Rey publicznie sugerował też, że nasze medium stało za wymierzoną w niego „akcją ulotkową” w Dobczycach (anonimowi sprawcy pomawiali go o pedofilię), a także twierdził, że „portal Kresy.pl jest organizacyjnie powiązany z Ruchem Narodowym”. Tym samym bez wskazania najmniejszych przesłanek zarzucał nam bycie partyjnym organem. Posunął się też do kolejnej insynuacji, publikując wypowiedzi jednego z internetowych „hejterów” w sposób sugerujący, że ich autorem był Skalski, wówczas jeden z redaktorów naszego portalu.
Rey jako administrator strony „Rosyjska V kolumna w Polsce” spreparował też fotomontaż, na którym lider AWPL Waldemar Tomaszewski odznaczony został „orderem stonki”, co miało sugerować, że jest wykonawcą interesów rosyjskich. Jednocześnie zamieścił on pozbawioną jakiegokolwiek związku z rzeczywistością informację, że AWPL pobiera pieniądze z budżetu polskiego.

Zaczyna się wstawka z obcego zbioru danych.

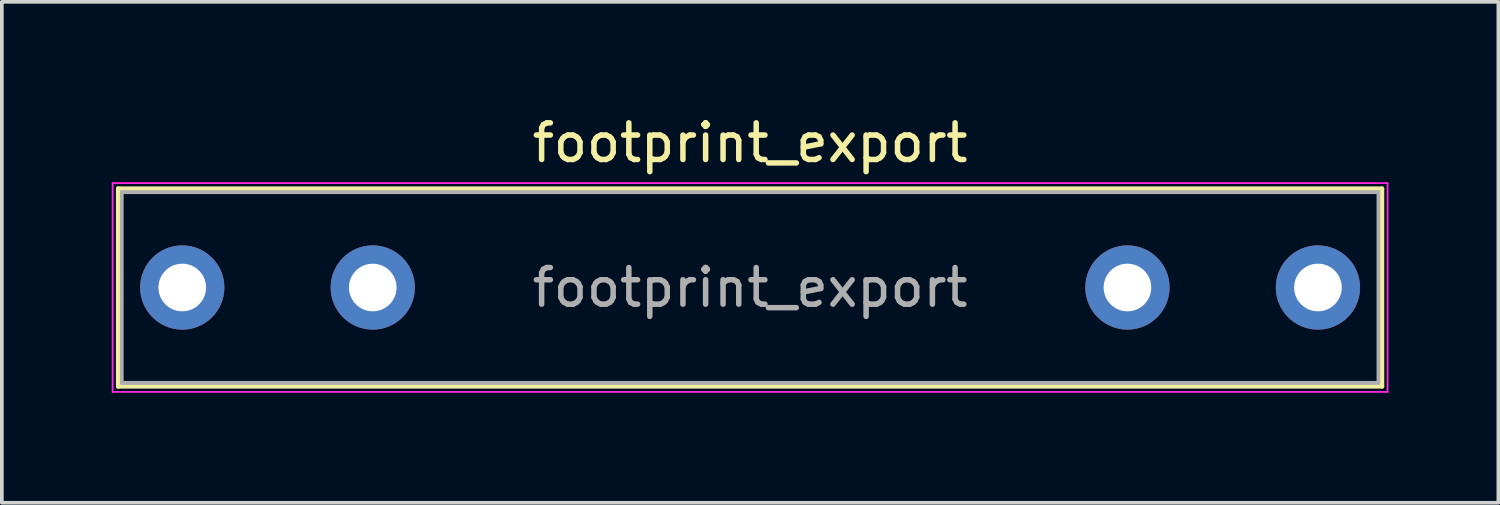
<source format=kicad_pcb>
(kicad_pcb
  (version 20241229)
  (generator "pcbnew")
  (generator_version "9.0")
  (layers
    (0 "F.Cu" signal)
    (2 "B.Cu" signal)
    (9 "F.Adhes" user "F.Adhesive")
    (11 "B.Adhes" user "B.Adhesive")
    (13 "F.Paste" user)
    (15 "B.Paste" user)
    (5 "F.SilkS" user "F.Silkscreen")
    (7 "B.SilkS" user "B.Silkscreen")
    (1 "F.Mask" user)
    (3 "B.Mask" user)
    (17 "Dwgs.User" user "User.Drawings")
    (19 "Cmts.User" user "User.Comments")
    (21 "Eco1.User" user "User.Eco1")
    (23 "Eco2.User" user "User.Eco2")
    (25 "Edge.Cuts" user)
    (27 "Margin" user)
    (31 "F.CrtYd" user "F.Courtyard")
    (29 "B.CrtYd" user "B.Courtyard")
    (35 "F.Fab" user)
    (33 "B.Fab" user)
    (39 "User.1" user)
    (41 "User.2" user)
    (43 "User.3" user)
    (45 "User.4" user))
  (footprint "footprint_export"
    (layer "F.Cu")
    (at 1.925 4.798)
    (property "Reference" "footprint_export" (at 15.5 -3.95 0) (unlocked yes) (layer "F.SilkS") (effects (font (size 1 1) (thickness 0.15))))
    (attr through_hole)
    (fp_line (start -1.75 -2.7) (end 32.75 -2.7) (stroke (width 0.12) (type solid)) (layer "F.SilkS"))
    (fp_line (start -1.75 2.7) (end -1.75 -2.7) (stroke (width 0.12) (type solid)) (layer "F.SilkS"))
    (fp_line (start 32.75 -2.7) (end 32.75 2.7) (stroke (width 0.12) (type solid)) (layer "F.SilkS"))
    (fp_line (start 32.75 2.7) (end -1.75 2.7) (stroke (width 0.12) (type solid)) (layer "F.SilkS"))
    (fp_line (start -1.9 -2.85) (end 32.9 -2.85) (stroke (width 0.05) (type solid)) (layer "F.CrtYd"))
    (fp_line (start -1.9 2.85) (end -1.9 -2.85) (stroke (width 0.05) (type solid)) (layer "F.CrtYd"))
    (fp_line (start 32.9 -2.85) (end 32.9 2.85) (stroke (width 0.05) (type solid)) (layer "F.CrtYd"))
    (fp_line (start 32.9 2.85) (end -1.9 2.85) (stroke (width 0.05) (type solid)) (layer "F.CrtYd"))
    (fp_line (start -1.65 -2.6) (end 32.65 -2.6) (stroke (width 0.1) (type solid)) (layer "F.Fab"))
    (fp_line (start -1.65 2.6) (end -1.65 -2.6) (stroke (width 0.1) (type solid)) (layer "F.Fab"))
    (fp_line (start 32.65 -2.6) (end 32.65 2.6) (stroke (width 0.1) (type solid)) (layer "F.Fab"))
    (fp_line (start 32.65 2.6) (end -1.65 2.6) (stroke (width 0.1) (type solid)) (layer "F.Fab"))
    (fp_text user "${REFERENCE}" (at 15.5 0 0) (unlocked yes) (layer "F.Fab") (effects (font (size 1 1) (thickness 0.15))))
    (pad "1" thru_hole circle (at 0 0) (size 2.3 2.3) (drill 1.3) (layers "*.Cu" "*.Mask"))
    (pad "1" thru_hole circle (at 5.2 0) (size 2.3 2.3) (drill 1.3) (layers "*.Cu" "*.Mask"))
    (pad "2" thru_hole circle (at 25.8 0) (size 2.3 2.3) (drill 1.3) (layers "*.Cu" "*.Mask"))
    (pad "2" thru_hole circle (at 31 0) (size 2.3 2.3) (drill 1.3) (layers "*.Cu" "*.Mask")))
  (gr_rect
    (start -3 -3)
    (end 37.85 10.673)
    (stroke (width 0.1) (type default))
    (fill no)
    (layer "Edge.Cuts")))
</source>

„W tym wypadku paszkwilant wyciera sobie buzię polskim patriotyzmem, choć można mieć uzasadnione wątpliwości czy na pewno o polski patriotyzm tu chodzi, zważywszy na wypowiedź w Telewizji Republika, w której wspomniany celebryta oświadczył, że forma bliższej współpracy i asocjacji [Polaków, Litwinów i Ukraińców], ale tym razem na równych zasadach, jest marzeniem wielu polskich patriotów, a nawet patriotów Rzeczypospolitej, bez przymiotnika „polskiej” koniecznie. Jak widać, zjawisko atakowania polskości w jej wileńskiej odmianie nie jest wcale domeną ludzi, którzy od patriotyzmu, przynajmniej deklaratywnie, się dystansują” – pisaliśmy w marcu 2015 roku.
Rey dopuścił się również publicznego zniesławienia polskiej dziennikarki ze Lwowa, Mari Pyż-Pakosz. W swoim oświadczeniu dziennikarka polskiego Radia Lwów Maria Pyż zapowiada, że wytoczy sprawę sądową w związku ze zniesławieniem jej i jej rodziny, którego dopuścił się Marcin Rey.

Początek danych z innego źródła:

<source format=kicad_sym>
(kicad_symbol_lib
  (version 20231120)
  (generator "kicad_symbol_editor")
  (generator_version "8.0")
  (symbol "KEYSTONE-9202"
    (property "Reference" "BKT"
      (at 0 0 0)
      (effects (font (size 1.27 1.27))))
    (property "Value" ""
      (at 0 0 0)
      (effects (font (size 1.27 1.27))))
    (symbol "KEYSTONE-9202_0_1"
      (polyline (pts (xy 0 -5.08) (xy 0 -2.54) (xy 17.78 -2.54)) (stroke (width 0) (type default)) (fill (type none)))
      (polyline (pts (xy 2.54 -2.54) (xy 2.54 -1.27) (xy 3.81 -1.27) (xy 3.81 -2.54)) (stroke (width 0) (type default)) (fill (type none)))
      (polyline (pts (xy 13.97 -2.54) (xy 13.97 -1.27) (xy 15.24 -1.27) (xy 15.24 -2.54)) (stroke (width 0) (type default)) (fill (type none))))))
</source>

Ponadto, już wcześniej sygnalizowaliśmy, że duże wątpliwości wzbudza kwestia rzekomego profesjonalizmu małopolskiego tłumacza, który przedstawiany jest jako publicysta „biorący udział w wojnie informacyjnej” (Onet), publicysta i dziennikarz ujawniający powiązania polskich działaczy narodowych i „skrajnej prawicy” z Rosjanami (Gazeta Wyborcza) czy bloger zajmujący się rosyjską agenturą wpływu w Polsce (Telewizja Republika). Kreowano go przy tym na absolutnego profesjonalistę. Do jego entuzjastów zaliczają się m.in. szefowa TV Biełsat Agnieszka Romaszewska, były dyplomata Witold Jurasz, a także dziennikarz Piotr Skwieciński oraz niektóre osoby wywodzące się ze środowiska Fundacji Republikańskiej.

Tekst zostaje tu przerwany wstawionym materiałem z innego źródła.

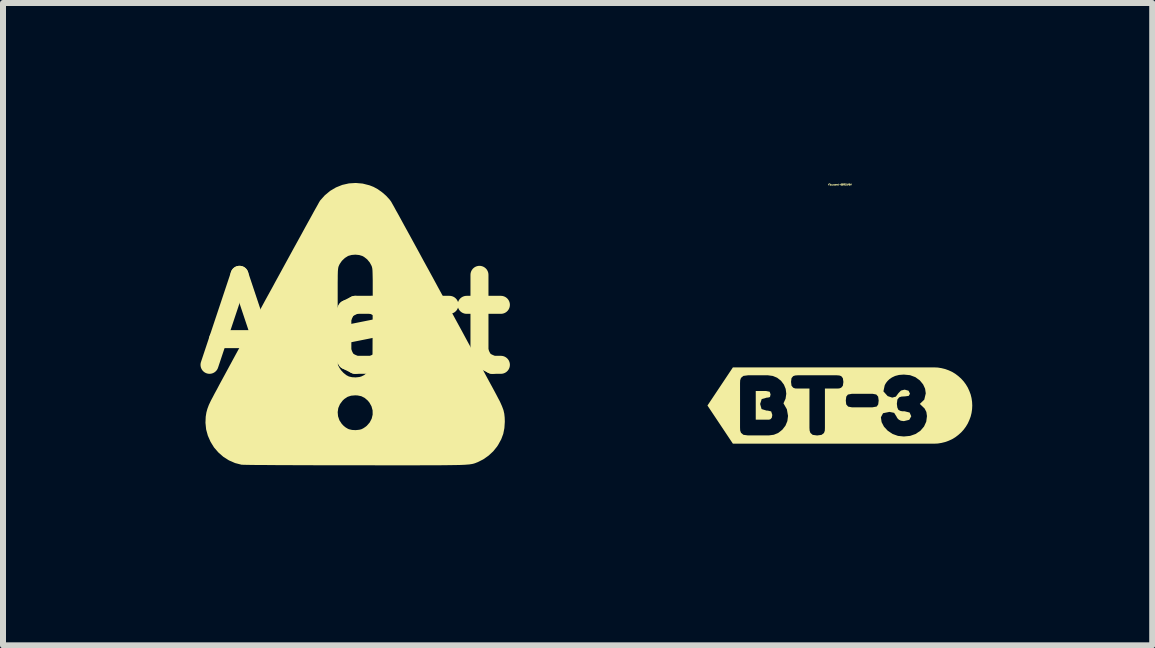
<source format=kicad_pcb>
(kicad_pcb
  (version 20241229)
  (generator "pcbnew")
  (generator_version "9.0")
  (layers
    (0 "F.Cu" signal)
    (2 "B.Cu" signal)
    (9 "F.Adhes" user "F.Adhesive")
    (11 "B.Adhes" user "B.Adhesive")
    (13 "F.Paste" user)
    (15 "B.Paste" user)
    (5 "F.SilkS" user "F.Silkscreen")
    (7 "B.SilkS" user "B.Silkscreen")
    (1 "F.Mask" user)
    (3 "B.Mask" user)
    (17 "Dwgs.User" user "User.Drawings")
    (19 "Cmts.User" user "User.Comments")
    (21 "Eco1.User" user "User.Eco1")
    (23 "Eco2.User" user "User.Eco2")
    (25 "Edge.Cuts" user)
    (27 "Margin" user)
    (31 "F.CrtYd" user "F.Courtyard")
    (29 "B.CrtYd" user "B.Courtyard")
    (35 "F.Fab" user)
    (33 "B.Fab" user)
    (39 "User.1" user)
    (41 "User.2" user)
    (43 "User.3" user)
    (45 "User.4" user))
  (footprint "Alert"
    (layer "F.Cu")
    (at 2.871 2.353)
    (property "Reference" "Alert" (at 0 0 180) (layer "F.SilkS") (effects (font (size 1.5 1.5) (thickness 0.3))))
    (attr board_only exclude_from_pos_files exclude_from_bom)
    (fp_poly (pts (xy 0.124 -2.343) (xy 0.238 -2.314) (xy 0.305 -2.288) (xy 0.375 -2.25) (xy 0.447 -2.199) (xy 0.515 -2.14) (xy 0.573 -2.077) (xy 0.596 -2.046) (xy 0.604 -2.033) (xy 0.62 -2.004) (xy 0.645 -1.96) (xy 0.677 -1.901) (xy 0.717 -1.83) (xy 0.763 -1.746) (xy 0.814 -1.652) (xy 0.872 -1.547) (xy 0.934 -1.434) (xy 1 -1.313) (xy 1.07 -1.185) (xy 1.143 -1.05) (xy 1.219 -0.912) (xy 1.297 -0.769) (xy 1.376 -0.623) (xy 1.456 -0.476) (xy 1.537 -0.328) (xy 1.617 -0.181) (xy 1.697 -0.034) (xy 1.775 0.109) (xy 1.851 0.25) (xy 1.925 0.386) (xy 1.996 0.516) (xy 2.063 0.64) (xy 2.126 0.757) (xy 2.184 0.865) (xy 2.237 0.963) (xy 2.285 1.051) (xy 2.326 1.127) (xy 2.36 1.191) (xy 2.386 1.241) (xy 2.405 1.276) (xy 2.414 1.294) (xy 2.447 1.368) (xy 2.471 1.432) (xy 2.485 1.493) (xy 2.492 1.558) (xy 2.494 1.627) (xy 2.487 1.733) (xy 2.468 1.829) (xy 2.434 1.92) (xy 2.384 2.011) (xy 2.364 2.042) (xy 2.3 2.121) (xy 2.222 2.193) (xy 2.135 2.254) (xy 2.044 2.3) (xy 2.039 2.302) (xy 2.023 2.308) (xy 2.009 2.314) (xy 1.995 2.319) (xy 1.98 2.324) (xy 1.964 2.328) (xy 1.946 2.332) (xy 1.925 2.335) (xy 1.9 2.339) (xy 1.87 2.341) (xy 1.835 2.344) (xy 1.793 2.346) (xy 1.743 2.348) (xy 1.686 2.349) (xy 1.619 2.35) (xy 1.543 2.351) (xy 1.456 2.352) (xy 1.357 2.353) (xy 1.246 2.353) (xy 1.121 2.353) (xy 0.982 2.354) (xy 0.828 2.354) (xy 0.658 2.354) (xy 0.472 2.354) (xy 0.268 2.353) (xy 0.045 2.353) (xy -0.008 2.353) (xy -0.197 2.353) (xy -0.381 2.353) (xy -0.559 2.353) (xy -0.73 2.352) (xy -0.893 2.352) (xy -1.048 2.351) (xy -1.193 2.351) (xy -1.327 2.35) (xy -1.449 2.349) (xy -1.559 2.348) (xy -1.654 2.348) (xy -1.736 2.347) (xy -1.801 2.346) (xy -1.85 2.345) (xy -1.881 2.344) (xy -1.893 2.344) (xy -2.002 2.316) (xy -2.105 2.271) (xy -2.198 2.212) (xy -2.281 2.139) (xy -2.353 2.056) (xy -2.411 1.962) (xy -2.456 1.861) (xy -2.485 1.755) (xy -2.496 1.644) (xy -2.492 1.544) (xy -2.481 1.475) (xy -2.479 1.467) (xy -0.292 1.467) (xy -0.286 1.536) (xy -0.263 1.603) (xy -0.223 1.664) (xy -0.193 1.695) (xy -0.161 1.721) (xy -0.126 1.742) (xy -0.105 1.752) (xy -0.052 1.764) (xy 0.008 1.767) (xy 0.067 1.761) (xy 0.101 1.753) (xy 0.134 1.737) (xy 0.17 1.713) (xy 0.193 1.695) (xy 0.242 1.639) (xy 0.275 1.575) (xy 0.291 1.508) (xy 0.29 1.438) (xy 0.272 1.371) (xy 0.237 1.308) (xy 0.209 1.274) (xy 0.158 1.23) (xy 0.103 1.202) (xy 0.041 1.189) (xy 0 1.187) (xy -0.069 1.193) (xy -0.127 1.212) (xy -0.18 1.247) (xy -0.209 1.274) (xy -0.254 1.334) (xy -0.282 1.399) (xy -0.292 1.467) (xy -2.479 1.467) (xy -2.464 1.412) (xy -2.44 1.348) (xy -2.408 1.28) (xy -2.394 1.253) (xy -2.372 1.212) (xy -2.343 1.156) (xy -2.305 1.087) (xy -2.262 1.005) (xy -2.212 0.913) (xy -2.156 0.81) (xy -2.096 0.699) (xy -2.031 0.579) (xy -1.962 0.452) (xy -1.889 0.319) (xy -1.814 0.181) (xy -1.737 0.039) (xy -1.658 -0.105) (xy -1.578 -0.252) (xy -1.498 -0.4) (xy -1.417 -0.547) (xy -1.374 -0.625) (xy -0.292 -0.625) (xy -0.292 -0.539) (xy -0.292 -0.438) (xy -0.292 -0.32) (xy -0.291 -0.185) (xy -0.291 -0.119) (xy -0.288 0.679) (xy -0.264 0.727) (xy -0.234 0.771) (xy -0.194 0.814) (xy -0.149 0.85) (xy -0.105 0.873) (xy -0.105 0.873) (xy -0.052 0.885) (xy 0.008 0.888) (xy 0.067 0.882) (xy 0.101 0.873) (xy 0.148 0.85) (xy 0.196 0.812) (xy 0.237 0.767) (xy 0.264 0.727) (xy 0.288 0.679) (xy 0.291 -0.119) (xy 0.291 -0.262) (xy 0.292 -0.387) (xy 0.292 -0.496) (xy 0.292 -0.589) (xy 0.292 -0.667) (xy 0.292 -0.733) (xy 0.291 -0.787) (xy 0.29 -0.831) (xy 0.289 -0.866) (xy 0.288 -0.894) (xy 0.286 -0.916) (xy 0.284 -0.932) (xy 0.281 -0.945) (xy 0.278 -0.956) (xy 0.275 -0.966) (xy 0.273 -0.971) (xy 0.243 -1.027) (xy 0.2 -1.079) (xy 0.148 -1.12) (xy 0.119 -1.136) (xy 0.066 -1.152) (xy 0.003 -1.158) (xy -0.059 -1.153) (xy -0.114 -1.138) (xy -0.119 -1.136) (xy -0.173 -1.102) (xy -0.222 -1.055) (xy -0.259 -1.001) (xy -0.273 -0.971) (xy -0.277 -0.961) (xy -0.28 -0.95) (xy -0.283 -0.938) (xy -0.285 -0.923) (xy -0.287 -0.904) (xy -0.289 -0.88) (xy -0.29 -0.848) (xy -0.291 -0.808) (xy -0.291 -0.759) (xy -0.292 -0.698) (xy -0.292 -0.625) (xy -1.374 -0.625) (xy -1.337 -0.694) (xy -1.258 -0.838) (xy -1.181 -0.979) (xy -1.106 -1.116) (xy -1.034 -1.248) (xy -0.965 -1.373) (xy -0.9 -1.491) (xy -0.84 -1.601) (xy -0.785 -1.701) (xy -0.735 -1.791) (xy -0.692 -1.87) (xy -0.655 -1.936) (xy -0.625 -1.989) (xy -0.604 -2.028) (xy -0.59 -2.051) (xy -0.587 -2.057) (xy -0.508 -2.146) (xy -0.418 -2.221) (xy -0.32 -2.279) (xy -0.215 -2.321) (xy -0.104 -2.346) (xy 0.009 -2.353)) (stroke (width 0) (type solid)) (fill yes) (layer "F.SilkS")))
  (footprint "kibuzzard-66915A6A"
    (layer "F.Cu")
    (at 10.95 3.71)
    (property "Reference" "kibuzzard-66915A6A" (at 0 -3.684 180) (layer "F.SilkS") (effects (font (size 0.025 0.025) (thickness 0.15))))
    (attr board_only exclude_from_pos_files exclude_from_bom)
    (fp_poly (pts (xy -1.402 0.236) (xy -1.198 0.236) (xy -1.177 0.235) (xy -1.155 0.227) (xy -1.134 0.202) (xy -1.126 0.157) (xy -1.145 0.098) (xy -1.205 0.084) (xy -1.223 0.084) (xy -1.305 0.059) (xy -1.329 -0.026) (xy -1.303 -0.108) (xy -1.216 -0.132) (xy -1.199 -0.132) (xy -1.165 -0.142) (xy -1.155 -0.186) (xy -1.17 -0.23) (xy -1.229 -0.242) (xy -1.402 -0.242) (xy -1.402 0.236)) (stroke (width 0) (type solid)) (fill yes) (layer "F.SilkS"))
    (fp_poly (pts (xy -1.664 -0.636) (xy -1.783 -0.636) (xy -2.207 0) (xy -1.783 0.636) (xy -1.664 0.636) (xy -1.534 0.636) (xy -1.534 0.498) (xy -1.608 0.488) (xy -1.648 0.455) (xy -1.662 0.415) (xy -1.664 0.365) (xy -1.664 -0.373) (xy -1.662 -0.421) (xy -1.648 -0.461) (xy -1.608 -0.494) (xy -1.532 -0.504) (xy -1.198 -0.504) (xy -1.117 -0.493) (xy -1.045 -0.463) (xy -0.981 -0.413) (xy -0.932 -0.348) (xy -0.903 -0.277) (xy -0.893 -0.197) (xy -0.905 -0.114) (xy -0.94 -0.037) (xy -0.883 0.063) (xy -0.864 0.173) (xy -0.875 0.259) (xy -0.907 0.336) (xy -0.959 0.403) (xy -1.026 0.456) (xy -1.1 0.487) (xy -1.183 0.498) (xy -1.534 0.498) (xy -1.534 0.636) (xy -0.379 0.636) (xy -0.379 0.499) (xy -0.453 0.489) (xy -0.491 0.457) (xy -0.504 0.418) (xy -0.507 0.371) (xy -0.507 -0.283) (xy -0.705 -0.283) (xy -0.746 -0.285) (xy -0.778 -0.297) (xy -0.806 -0.33) (xy -0.814 -0.395) (xy -0.806 -0.457) (xy -0.778 -0.49) (xy -0.745 -0.501) (xy -0.704 -0.504) (xy -0.05 -0.504) (xy -0.009 -0.501) (xy 0.023 -0.49) (xy 0.05 -0.456) (xy 0.059 -0.393) (xy 0.05 -0.33) (xy 0.022 -0.297) (xy -0.011 -0.285) (xy -0.052 -0.283) (xy -0.249 -0.283) (xy -0.249 0.372) (xy -0.251 0.42) (xy -0.265 0.458) (xy -0.305 0.489) (xy -0.379 0.499) (xy -0.379 0.636) (xy 0.542 0.636) (xy 0.542 0.03) (xy 0.202 0.03) (xy 0.138 0.018) (xy 0.106 -0.019) (xy 0.099 -0.084) (xy 0.107 -0.149) (xy 0.134 -0.183) (xy 0.203 -0.196) (xy 0.544 -0.196) (xy 0.607 -0.184) (xy 0.638 -0.149) (xy 0.647 -0.083) (xy 0.639 -0.018) (xy 0.614 0.017) (xy 0.542 0.03) (xy 0.542 0.636) (xy 1.066 0.636) (xy 1.066 0.516) (xy 0.968 0.506) (xy 0.879 0.474) (xy 0.798 0.42) (xy 0.735 0.352) (xy 0.696 0.277) (xy 0.684 0.196) (xy 0.72 0.128) (xy 0.827 0.106) (xy 0.905 0.122) (xy 0.947 0.189) (xy 0.95 0.197) (xy 0.961 0.214) (xy 0.982 0.235) (xy 1.016 0.253) (xy 1.067 0.26) (xy 1.157 0.238) (xy 1.19 0.179) (xy 1.163 0.117) (xy 1.08 0.096) (xy 1.041 0.096) (xy 1.008 0.089) (xy 0.976 0.072) (xy 0.958 0.034) (xy 0.95 -0.029) (xy 0.959 -0.1) (xy 0.989 -0.137) (xy 1.026 -0.149) (xy 1.071 -0.152) (xy 1.081 -0.152) (xy 1.148 -0.161) (xy 1.169 -0.197) (xy 1.145 -0.247) (xy 1.08 -0.265) (xy 1.019 -0.25) (xy 0.977 -0.207) (xy 0.933 -0.148) (xy 0.873 -0.132) (xy 0.797 -0.157) (xy 0.726 -0.236) (xy 0.747 -0.335) (xy 0.749 -0.34) (xy 0.757 -0.356) (xy 0.771 -0.379) (xy 0.794 -0.408) (xy 0.825 -0.438) (xy 0.868 -0.468) (xy 0.921 -0.493) (xy 0.986 -0.51) (xy 1.066 -0.516) (xy 1.17 -0.506) (xy 1.259 -0.473) (xy 1.333 -0.419) (xy 1.388 -0.352) (xy 1.421 -0.28) (xy 1.432 -0.203) (xy 1.407 -0.098) (xy 1.333 -0.027) (xy 1.413 0.05) (xy 1.442 0.107) (xy 1.452 0.176) (xy 1.44 0.269) (xy 1.403 0.35) (xy 1.343 0.42) (xy 1.263 0.474) (xy 1.171 0.506) (xy 1.066 0.516) (xy 1.066 0.636) (xy 1.452 0.636) (xy 1.571 0.636) (xy 1.634 0.633) (xy 1.695 0.623) (xy 1.756 0.608) (xy 1.814 0.587) (xy 1.871 0.561) (xy 1.924 0.529) (xy 1.974 0.491) (xy 2.021 0.449) (xy 2.063 0.403) (xy 2.1 0.353) (xy 2.132 0.3) (xy 2.158 0.243) (xy 2.18 0.185) (xy 2.195 0.124) (xy 2.204 0.062) (xy 2.207 0) (xy 2.204 -0.062) (xy 2.195 -0.124) (xy 2.18 -0.185) (xy 2.158 -0.243) (xy 2.132 -0.3) (xy 2.1 -0.353) (xy 2.063 -0.403) (xy 2.021 -0.449) (xy 1.974 -0.491) (xy 1.924 -0.529) (xy 1.871 -0.561) (xy 1.814 -0.587) (xy 1.756 -0.608) (xy 1.695 -0.623) (xy 1.634 -0.633) (xy 1.571 -0.636) (xy 1.452 -0.636) (xy -1.664 -0.636)) (stroke (width 0) (type solid)) (fill yes) (layer "F.SilkS")))
  (gr_rect
    (start -3 -3)
    (end 16.157 7.707)
    (stroke (width 0.1) (type default))
    (fill no)
    (layer "Edge.Cuts")))
</source>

„Moim zdaniem jego wpisy na ten temat są jak teksty kogoś, kto po prostu zainteresował się jakimś tematem. A przedstawia się to jak analizy na poziomie służb specjalnych” – mówił Kresom.pl Aleksander Szycht. Dodawał, że według niego jego profesjonalizm jest kreowany medialnie, „przy okazji popularyzowania go jako ofiary”.
Rey próbował też wywierać wpływ na osoby, z którymi się nie zgadzał, próbując je szantażować. Jedną z takich osób był dziennikarz Tomasz Maciejczuk. Rey próbował wpłynąć na niego, gdy ten zaczął publikować materiały niekorzystne dla strony ukraińskiej. Zadzwonił do niego z ostrzeżeniem, że jego działania będą miały dla niego negatywne skutki. „Z rozmowy wynikało, że zostanę publicznie zaatakowany, a moja wiarygodność zakwestionowana. Koniec końców oskarżył mnie o fałszerstwa zdjęć z Ajdaru. Dziś oczywiście temat zamiótł pod dywan, bo zdjęcia okazały się prawdziwe” – mówił Maciejczuk Kresom.pl. „Rey swoimi insynuacjami krzywdzi ludzi” – dodaje. „Cała akcja Reya nastawiona jest na zastraszenie, zaszczucie i zniszczenie reputacji”. Ponadto, Rey nie ma zwyczaju publikowania sprostowań czy przeprosin, jeśli okazuje się, że nie miał racji.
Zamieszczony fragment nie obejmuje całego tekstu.